La Montaña baja de Guerrero, ubicada en el centro de México, enfrenta nuevamente un repunte de violencia, un fenómeno que se ha repetido durante los últimos 12 años. En el mes anterior, las comunidades de Tula y Xicotlán, en el extenso municipio de Chilapa, han sido escenario de ataques por parte de grupos criminales, resultando en un saldo alarmante de muertos y desplazados que recuerda episodios anteriores de conflicto en la región.
Un contexto violento y persistente
La situación ha sido calificada de crítica por la Coordinadora Regional de Autoridades Comunitarias-Policía Comunitaria (CIPOG-EZ). Desde 2014, los ataques en esta área han resultado en 76 muertes y 25 desaparecidos, con los últimos seis casos reportados entre abril y mayo de este año. La continuidad de la violencia resalta la incapacidad de las autoridades para abordar y resolver el conflicto de manera efectiva.
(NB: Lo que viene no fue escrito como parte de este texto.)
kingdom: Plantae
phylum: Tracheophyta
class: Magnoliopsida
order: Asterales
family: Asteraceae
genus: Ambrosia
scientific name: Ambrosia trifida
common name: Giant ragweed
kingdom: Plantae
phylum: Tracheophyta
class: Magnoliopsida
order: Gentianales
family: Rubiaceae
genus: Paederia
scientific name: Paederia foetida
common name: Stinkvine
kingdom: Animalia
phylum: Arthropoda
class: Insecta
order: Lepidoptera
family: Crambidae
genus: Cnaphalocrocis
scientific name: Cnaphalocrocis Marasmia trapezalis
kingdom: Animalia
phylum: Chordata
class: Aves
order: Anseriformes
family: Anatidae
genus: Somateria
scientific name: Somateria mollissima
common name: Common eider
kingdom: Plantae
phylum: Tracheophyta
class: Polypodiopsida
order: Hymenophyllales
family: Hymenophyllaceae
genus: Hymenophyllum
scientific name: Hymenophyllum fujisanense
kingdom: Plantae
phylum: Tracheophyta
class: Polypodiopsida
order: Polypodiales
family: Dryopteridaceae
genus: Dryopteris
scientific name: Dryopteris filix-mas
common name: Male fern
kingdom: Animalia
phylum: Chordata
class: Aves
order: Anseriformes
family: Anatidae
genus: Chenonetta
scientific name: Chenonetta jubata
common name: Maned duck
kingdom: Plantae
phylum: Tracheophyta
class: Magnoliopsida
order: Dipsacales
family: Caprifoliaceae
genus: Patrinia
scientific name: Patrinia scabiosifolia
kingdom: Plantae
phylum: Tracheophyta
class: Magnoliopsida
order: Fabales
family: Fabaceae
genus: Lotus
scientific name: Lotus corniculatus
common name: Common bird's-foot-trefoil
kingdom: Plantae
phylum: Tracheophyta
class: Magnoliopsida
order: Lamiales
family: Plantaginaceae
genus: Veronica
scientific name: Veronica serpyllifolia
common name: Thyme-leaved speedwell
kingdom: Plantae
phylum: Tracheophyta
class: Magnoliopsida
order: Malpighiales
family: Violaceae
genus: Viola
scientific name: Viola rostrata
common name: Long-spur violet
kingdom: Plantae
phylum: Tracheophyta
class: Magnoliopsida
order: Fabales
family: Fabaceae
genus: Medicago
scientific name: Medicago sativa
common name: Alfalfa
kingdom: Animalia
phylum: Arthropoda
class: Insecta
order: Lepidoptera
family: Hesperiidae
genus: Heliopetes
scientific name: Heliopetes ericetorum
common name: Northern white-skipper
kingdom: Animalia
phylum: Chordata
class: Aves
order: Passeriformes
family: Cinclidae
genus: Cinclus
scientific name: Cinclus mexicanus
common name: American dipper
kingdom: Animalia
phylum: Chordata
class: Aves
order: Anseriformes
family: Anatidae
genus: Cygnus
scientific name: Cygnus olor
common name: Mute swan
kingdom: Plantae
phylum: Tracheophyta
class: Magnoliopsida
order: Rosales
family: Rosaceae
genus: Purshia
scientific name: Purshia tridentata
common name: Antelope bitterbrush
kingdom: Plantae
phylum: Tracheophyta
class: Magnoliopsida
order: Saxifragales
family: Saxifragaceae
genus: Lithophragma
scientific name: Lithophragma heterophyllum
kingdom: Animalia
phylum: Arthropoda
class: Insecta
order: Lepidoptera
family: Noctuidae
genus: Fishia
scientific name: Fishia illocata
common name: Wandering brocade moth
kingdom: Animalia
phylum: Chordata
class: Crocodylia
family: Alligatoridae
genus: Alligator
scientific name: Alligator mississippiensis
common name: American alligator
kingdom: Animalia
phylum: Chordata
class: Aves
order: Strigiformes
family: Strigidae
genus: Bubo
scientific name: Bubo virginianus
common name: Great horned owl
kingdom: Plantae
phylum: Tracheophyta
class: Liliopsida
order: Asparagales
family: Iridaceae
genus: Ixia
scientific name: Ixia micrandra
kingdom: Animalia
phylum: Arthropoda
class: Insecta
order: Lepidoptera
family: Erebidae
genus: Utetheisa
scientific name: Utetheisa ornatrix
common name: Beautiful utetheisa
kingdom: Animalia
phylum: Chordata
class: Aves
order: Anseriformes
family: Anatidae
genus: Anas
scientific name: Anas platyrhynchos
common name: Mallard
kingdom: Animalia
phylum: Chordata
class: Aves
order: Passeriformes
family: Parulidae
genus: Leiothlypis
Impacto en las comunidades locales
Los recientes eventos han dejado a muchas familias en la incertidumbre y la angustia. El incremento de la violencia en Tula y Xicotlán ha llevado a un aumento en el número de desplazados, complicando aún más la situación humanitaria en la región. Las comunidades, que ya enfrentaban desafíos significativos, ahora deben lidiar con la inseguridad y la falta de apoyo institucional.
Desafíos para las autoridades
A pesar de los esfuerzos realizados por las fuerzas de seguridad, la incapacidad de las autoridades para frenar el ciclo de violencia se ha vuelto una constante en Guerrero. Los ciudadanos y las organizaciones locales claman por soluciones que verdaderamente aborden las raíces del problema y garanticen la seguridad de los habitantes.
La situación actual en la Montaña baja de Guerrero es un recordatorio de los desafíos persistentes que enfrenta la región, donde la violencia y el crimen organizado continúan siendo un obstáculo para el desarrollo y la paz social.